- TRAVAIL DEMANDÉ: Reproduisez à l'identique le passage de l'article ci-dessous sur les réparations dans l'affaire Al Mahdi qui s'ouvre sur les mots contenant « Ahmad Al Faqi Al Mahdi a » et se clôt sur « et aux gardiens. ».

- TEXTE RETENU:
──────────────────────────────

Affaire Ahmad Al Faqi Al Mahdi : une satisfaction de l’état d’exécution des réparations

Les réparations collectives dans l’affaire Ahmed Al Faqi Al Mahdi enregistrent un taux d’exécution de 80 % à six mois de la fin du programme. C’est ce qu’a annoncé la troisième réunion du comité de pilotage pour la coordination et le suivi des mesures de réparations collectives à l’entretien et la réhabilitation des bâtiments protégés de Tombouctou, tenue le jeudi 22 mai 2025, à Bamako.

Ahmad Al Faqi Al Mahdi a été reconnu coupable en tant que coauteur du crime de guerre consistant à diriger intentionnellement des attaques contre des édifices religieux et historiques à Tombouctou, au Mali, en juin et juillet 2012, par la Cour pénale internationale.

La CPI a rendu le 17 août 2017, une ordonnance de réparation dans laquelle elle reconnait que le crime commis par Al Mahdi a causé un préjudice moral à la population malienne et à la communauté internationale, un préjudice économique et moral à la communauté de Tombouctou, un préjudice économique et moral aux descendants des Saints enterrés dans les mausolées, aux maçons et aux gardiens.

La Cour a fixé la responsabilité de  Al Mahdi à un milliard sept cent soixante et onze millions quatre-vingt-trois mille neuf cents francs CFA (1 771 083 900 XOF) équivalent à 2,700,000 euros, dont 2 700 000 euros ont été alloués aux réparations individuelles et 2 122. 331 euros aux réparations collectives en faveur des victimes de son crime.

Selon la responsable des programmes du fonds au profit des victimes, Aude Le Goff, 1691 personnes, dont 902 femmes et 786 hommes, sont reconnues éligibles aux réparations individuelles par les juges de la CPI. À la date du 31 décembre 2024, le TFV de la CPI a finalisé le paiement de 1688 personnes. « Trois personnes restent injoignables malgré les efforts pour les joindre », a-t-elle indiqué.

──────────────────────────────

- DONNÉES FOURNIES:
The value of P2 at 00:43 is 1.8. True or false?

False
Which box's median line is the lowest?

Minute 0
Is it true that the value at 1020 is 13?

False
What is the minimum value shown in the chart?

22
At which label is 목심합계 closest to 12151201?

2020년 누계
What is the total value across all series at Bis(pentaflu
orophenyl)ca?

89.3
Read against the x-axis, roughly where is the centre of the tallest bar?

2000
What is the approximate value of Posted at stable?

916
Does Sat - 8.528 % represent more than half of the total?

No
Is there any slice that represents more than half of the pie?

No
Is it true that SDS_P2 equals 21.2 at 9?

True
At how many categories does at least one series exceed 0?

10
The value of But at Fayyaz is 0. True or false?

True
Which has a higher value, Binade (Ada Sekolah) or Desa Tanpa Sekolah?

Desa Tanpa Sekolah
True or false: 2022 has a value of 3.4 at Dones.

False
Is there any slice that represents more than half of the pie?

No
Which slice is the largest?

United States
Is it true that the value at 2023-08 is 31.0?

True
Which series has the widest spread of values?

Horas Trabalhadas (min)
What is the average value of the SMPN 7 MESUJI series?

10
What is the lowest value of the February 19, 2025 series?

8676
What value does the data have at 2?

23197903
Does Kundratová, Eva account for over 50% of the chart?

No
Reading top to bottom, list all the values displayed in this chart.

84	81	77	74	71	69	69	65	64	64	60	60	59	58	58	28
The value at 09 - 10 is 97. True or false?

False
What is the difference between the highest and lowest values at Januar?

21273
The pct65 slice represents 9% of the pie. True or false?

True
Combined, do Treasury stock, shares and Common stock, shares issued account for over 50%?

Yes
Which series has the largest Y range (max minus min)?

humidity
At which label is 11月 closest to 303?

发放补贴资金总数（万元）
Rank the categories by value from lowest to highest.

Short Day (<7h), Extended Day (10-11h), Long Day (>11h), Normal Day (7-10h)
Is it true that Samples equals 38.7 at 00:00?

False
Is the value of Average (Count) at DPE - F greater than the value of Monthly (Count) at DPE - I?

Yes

──────────────────────────────

- ZONE DE RÉPONSE:
Ahmad Al Faqi Al Mahdi a été reconnu coupable en tant que coauteur du crime de guerre consistant à diriger intentionnellement des attaques contre des édifices religieux et historiques à Tombouctou, au Mali, en juin et juillet 2012, par la Cour pénale internationale.

La CPI a rendu le 17 août 2017, une ordonnance de réparation dans laquelle elle reconnait que le crime commis par Al Mahdi a causé un préjudice moral à la population malienne et à la communauté internationale, un préjudice économique et moral à la communauté de Tombouctou, un préjudice économique et moral aux descendants des Saints enterrés dans les mausolées, aux maçons et aux gardiens.